* [EXCERPTED DATA]:
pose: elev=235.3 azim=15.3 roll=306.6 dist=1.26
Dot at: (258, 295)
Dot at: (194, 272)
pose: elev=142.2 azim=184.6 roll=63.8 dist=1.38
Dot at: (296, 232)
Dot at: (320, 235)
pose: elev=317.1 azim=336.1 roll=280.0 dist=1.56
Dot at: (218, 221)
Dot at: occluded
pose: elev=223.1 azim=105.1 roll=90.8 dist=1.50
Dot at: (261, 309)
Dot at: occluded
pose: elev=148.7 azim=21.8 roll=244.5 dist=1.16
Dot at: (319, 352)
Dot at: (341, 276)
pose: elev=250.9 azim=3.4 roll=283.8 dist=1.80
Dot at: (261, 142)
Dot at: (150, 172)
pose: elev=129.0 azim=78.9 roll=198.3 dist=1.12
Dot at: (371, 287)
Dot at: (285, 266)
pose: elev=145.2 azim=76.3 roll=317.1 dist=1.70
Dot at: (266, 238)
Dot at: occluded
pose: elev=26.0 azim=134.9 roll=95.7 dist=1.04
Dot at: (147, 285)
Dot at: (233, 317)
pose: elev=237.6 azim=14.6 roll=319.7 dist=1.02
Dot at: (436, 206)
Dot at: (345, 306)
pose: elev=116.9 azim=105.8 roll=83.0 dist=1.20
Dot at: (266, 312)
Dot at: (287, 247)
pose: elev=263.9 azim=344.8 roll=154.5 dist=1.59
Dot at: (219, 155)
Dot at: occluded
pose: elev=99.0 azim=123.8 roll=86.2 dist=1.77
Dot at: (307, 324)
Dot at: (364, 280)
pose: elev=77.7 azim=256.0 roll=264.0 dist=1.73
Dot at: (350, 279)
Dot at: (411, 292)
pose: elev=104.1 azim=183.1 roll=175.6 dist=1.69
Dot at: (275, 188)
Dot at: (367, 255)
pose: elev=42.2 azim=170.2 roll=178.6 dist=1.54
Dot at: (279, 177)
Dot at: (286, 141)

* [REQUIREMENTS]:
Copy the items verbatim, starting at the first line and ending at the line that contains "Dot at: (345, 306)".

* [OUTPUT FOR THIS EXERCISE]:
pose: elev=235.3 azim=15.3 roll=306.6 dist=1.26
Dot at: (258, 295)
Dot at: (194, 272)
pose: elev=142.2 azim=184.6 roll=63.8 dist=1.38
Dot at: (296, 232)
Dot at: (320, 235)
pose: elev=317.1 azim=336.1 roll=280.0 dist=1.56
Dot at: (218, 221)
Dot at: occluded
pose: elev=223.1 azim=105.1 roll=90.8 dist=1.50
Dot at: (261, 309)
Dot at: occluded
pose: elev=148.7 azim=21.8 roll=244.5 dist=1.16
Dot at: (319, 352)
Dot at: (341, 276)
pose: elev=250.9 azim=3.4 roll=283.8 dist=1.80
Dot at: (261, 142)
Dot at: (150, 172)
pose: elev=129.0 azim=78.9 roll=198.3 dist=1.12
Dot at: (371, 287)
Dot at: (285, 266)
pose: elev=145.2 azim=76.3 roll=317.1 dist=1.70
Dot at: (266, 238)
Dot at: occluded
pose: elev=26.0 azim=134.9 roll=95.7 dist=1.04
Dot at: (147, 285)
Dot at: (233, 317)
pose: elev=237.6 azim=14.6 roll=319.7 dist=1.02
Dot at: (436, 206)
Dot at: (345, 306)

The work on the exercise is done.